Su nombre más habitual es Cerro del Viso pero también se le llama Zulema, su nombre en época árabe, lo que da una idea de su importancia histórica para los residentes de la zona. Y es que este cerro fue donde se establecieron los primeros pobladores de la zona dada la planicie de su cima y a las vistas sobre todo el valle, que permitían una rápida y fácil defensa si era necesario. En la primera época romana fue colonizado y se construyó en su cima la Complutum originaria, antes de que ésta se trasladase abajo, al valle, en donde ha sido excavada e investigada y que supuso los orígenes de la actual Alcalá de Henares (aunque la misma Alcalá tiene origen árabe). Mientras tanto, la antigua ciudad del Viso ha permanecido oculta hasta hoy, aunque se tiene la certeza de que las ruinas romanas están enterradas a la espera de que, algún día, se decida invertir en un trabajo arqueológico que las devuelva a la luz.

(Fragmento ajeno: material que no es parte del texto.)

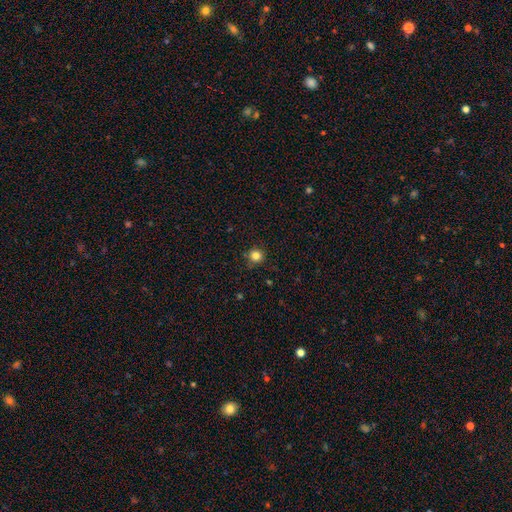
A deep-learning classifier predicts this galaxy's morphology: A smooth galaxy with no disk features (83%) that is round (93%).

Vote fractions:
- Smooth or featured? smooth: 83% / star or artifact: 13% / featured or disk: 5%
- How rounded? round: 93% / in between: 6% / cigar-shaped: 1%
- Merging? none: 86% / minor disturbance: 10% / major disturbance: 2% / merger: 1%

Lo último que llama la atención del Cerro del Viso es su aspecto: casi totalmente poblado de árboles, sobre todo de pinos, aunque también hay cipreses, retamas y robles. Este aspecto es relativamente reciente, ya que se debe a una repoblación vegetal que se comenzó hace más de 50 años sobre el cerro desnudo de árboles desde siglos atrás. No es de extrañar, pues, que su imponente mole además de dominar el valle del Henares en esta zona nos guste a los que vivimos cerca de él.